Pillars of progression: Knowledge of music

  • Opportunities to gain knowledge of musical culture and repertoire, which is part of a broad education and a joy in and of itself
  • Realistic scope concerning this knowledge which, if it is to be meaningful and remembered, is unlikely to be vast

Lots to think about! How about Pedagogy? What does the report say about that? The review highlights the importance of ‘context’ in music education and notes that “pupil attention and motivation correlate strongly with positive outcomes… When pupils are motivated, they pay more attention, put in more effort, persist for longer, and are able to work more independently.”

The use of pupil feedback in music is also key to success. Schools need to promote opportunities “to attend to and learn the most appropriate curriculum content”. Such opportunities might include offering productive struggle, cognitive activity and practice opportunities with diagnostic feedback. The review notes that informal “Formative ‘developmental’ assessment in music is far more important than making summative judgements as it helps pupils and teachers understand the learning process better and work out the range of possible next steps.”

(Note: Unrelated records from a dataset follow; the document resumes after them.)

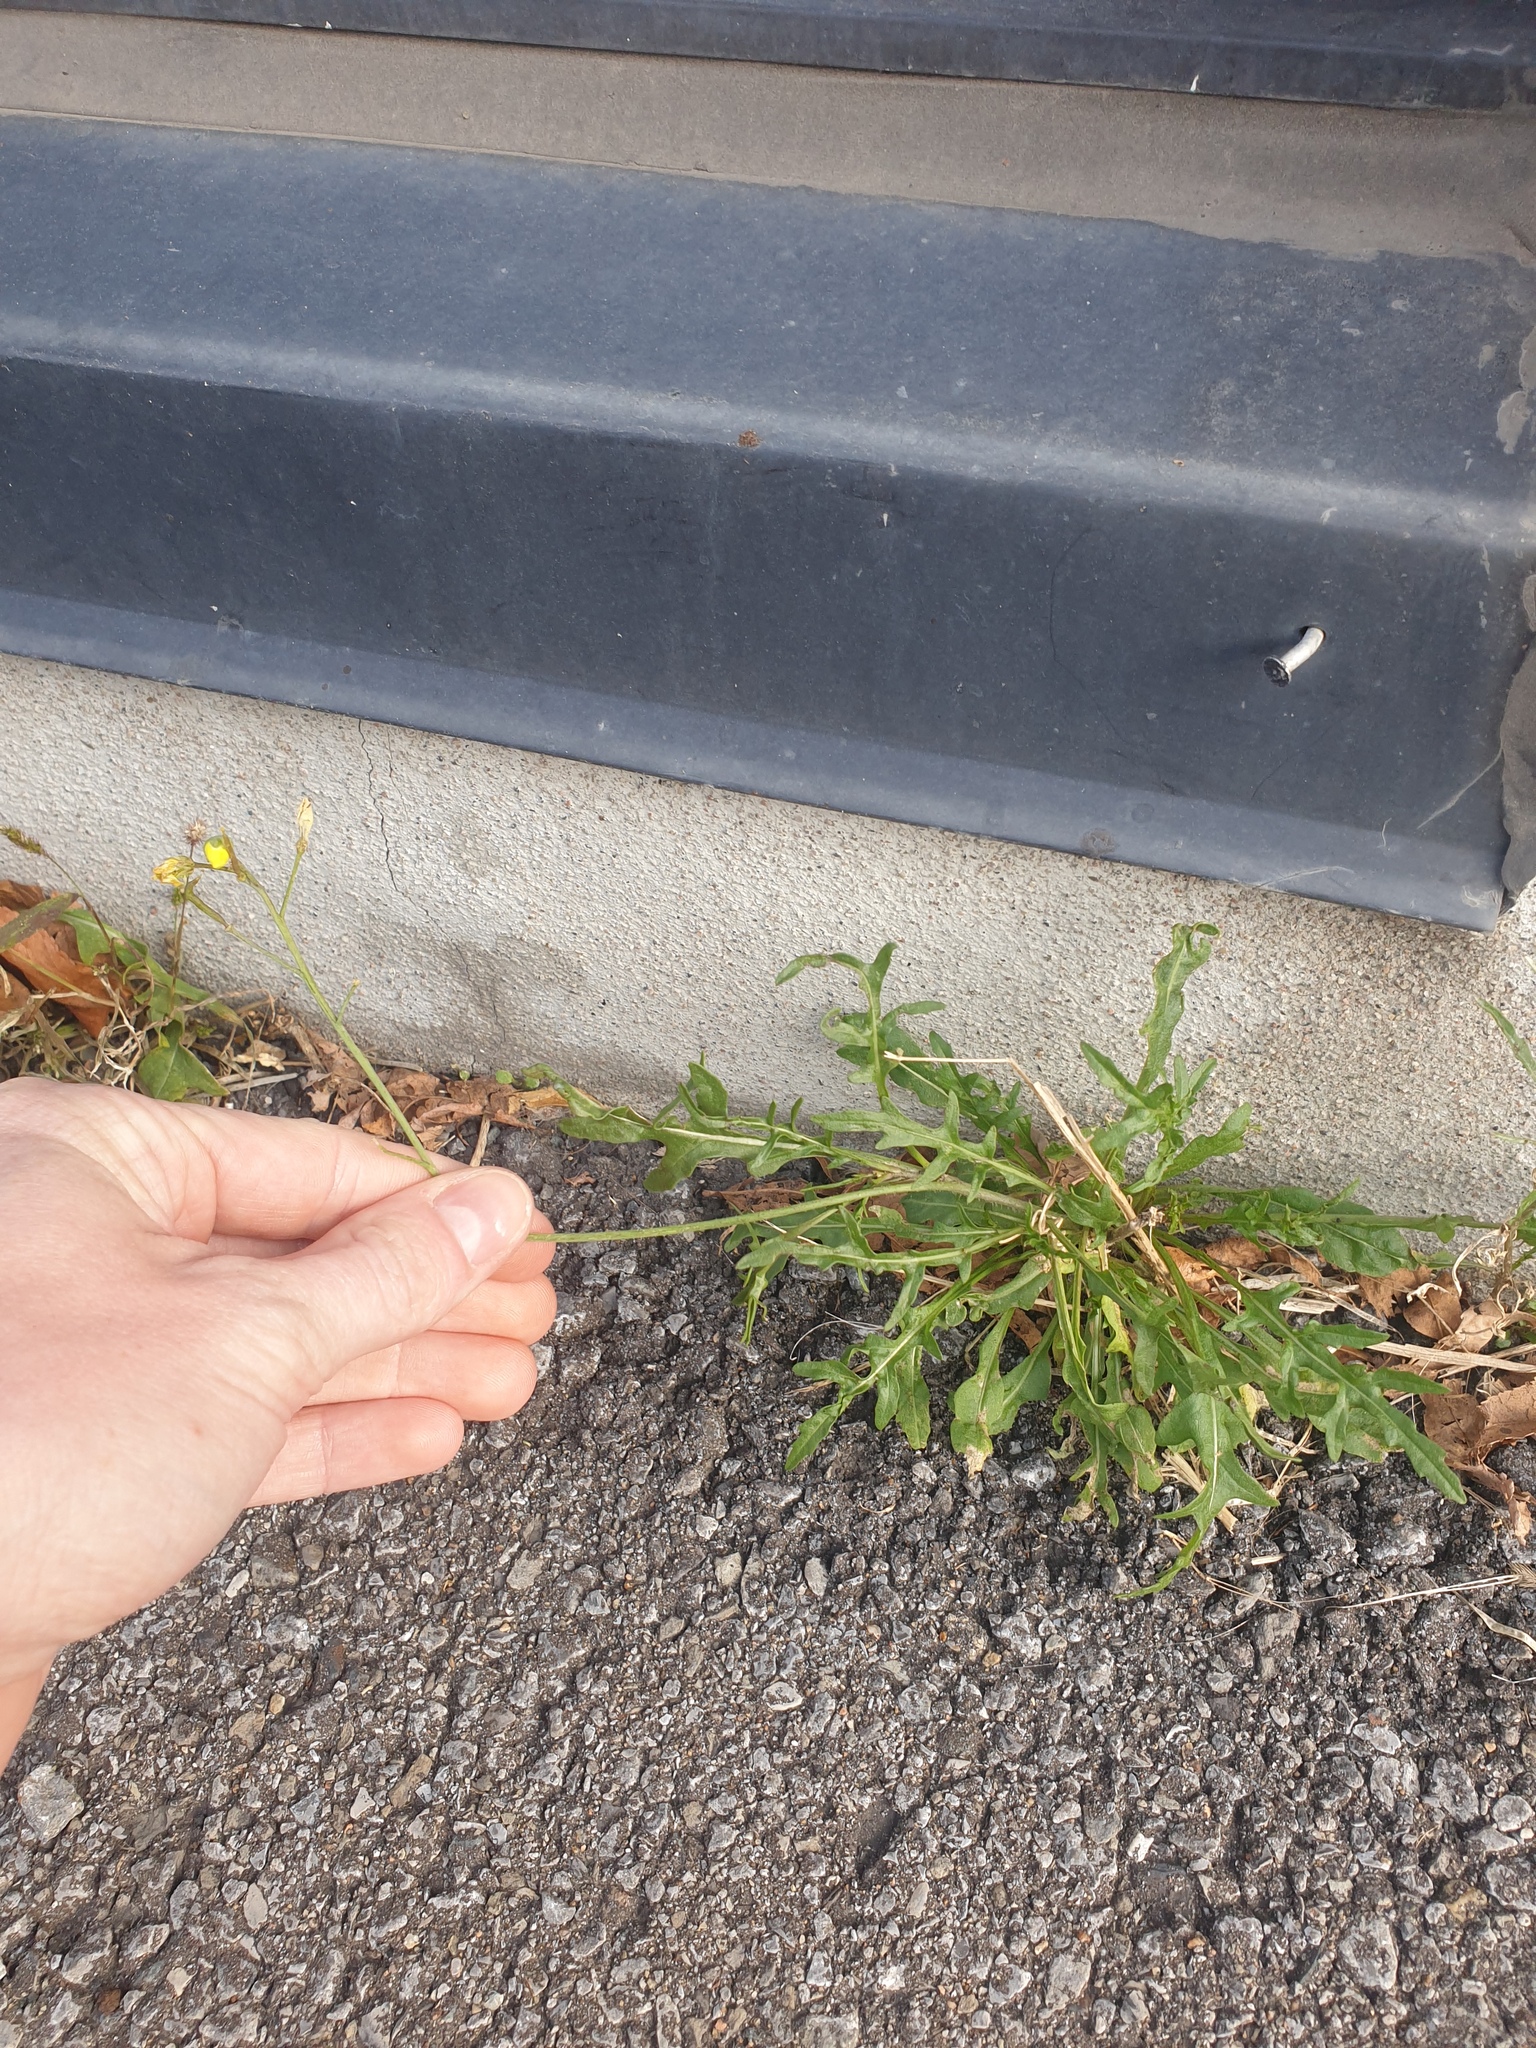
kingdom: Plantae
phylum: Tracheophyta
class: Magnoliopsida
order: Brassicales
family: Brassicaceae
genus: Diplotaxis
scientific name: Diplotaxis tenuifolia
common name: Perennial wall-rocket
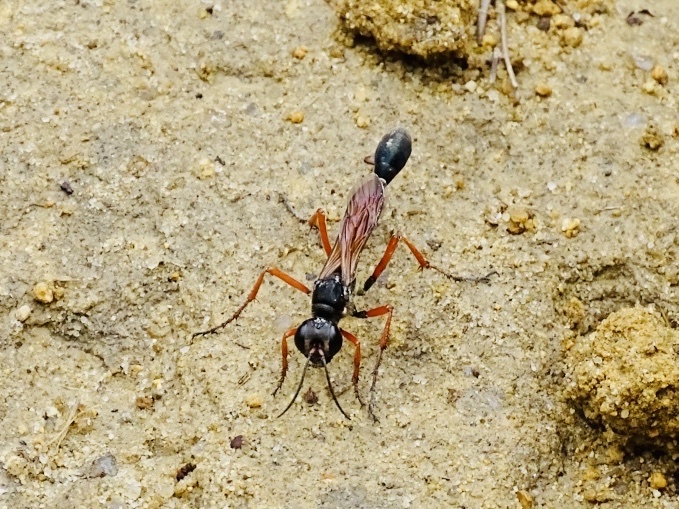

So what factors are listed in the “high-quality music education may have the following features” section for pedagogy? See the list below – the following is all quoted directly from the review:

Feedback and guidance

  • Clarity over the components which will form the basis for formative assessment
  • High levels of guidance for novices, remembering that pupils in every key stage are sometimes novices, with increasing freedom as pupils gain greater competence

Pupil attention and motivation

  • Occasional outlying moments of powerful emotional impact, created deliberately through careful planning or through seizing the moment and running with it
  • Recognition that attention filters out most of what pupils perceive and that it should not be wasted on ephemera

Interesting. Let’s move on to assessment… Of course. The third area that Ofsted explores is more formal forms of formative and summative assessment, concluding that the three pillars of progression outlined in the curriculum section “could be borne in mind when devising assessments and their interaction over time.” It suggests three points that merit further consideration:

  • Linearity – e.g. the development of instrumental technique or the steady increase of declarative knowledge
  • Consolidation – this will likely need to be given significant room in the curriculum to ensure long-term learning is effective
  • Quality – e.g. in performance

So what factors are listed in the “high-quality music education may have the following features” section for assessment? See the list below – the following is all quoted directly from the review:

  • Judicious use of summative assessment to check on curriculum effectiveness
  • Use of assessment to identify pupil misconceptions or missing areas of understanding
  • Use of assessment as part of the learning process itself

That all makes good sense. And finally, tell me about school systems. The report highlights some key systemic factors that affect the ability to deliver a high quality education: curriculum time, flexibility and CPD. Specifically, it suggests that primary schools think carefully about their music CPD and focus on developing teachers as musicians, focusing on their musicianship. Taking this approach will develop confidence and understanding. Your local music hub should be able to help with this.

Lots to think about! What should I be doing with all of this? Good question! You may wish to use the features-of-high-quality-education lists to inform an audit of music education in your setting. But try not to feel overwhelmed by it. It isn’t a prescriptive to-do list; it is simply an opportunity to reflect on and further develop your music provision.

In a nutshell… Ofsted sets out the elements for a successful musical performance – be inspired by it, but don’t be afraid to improvise (tunefully, of course!).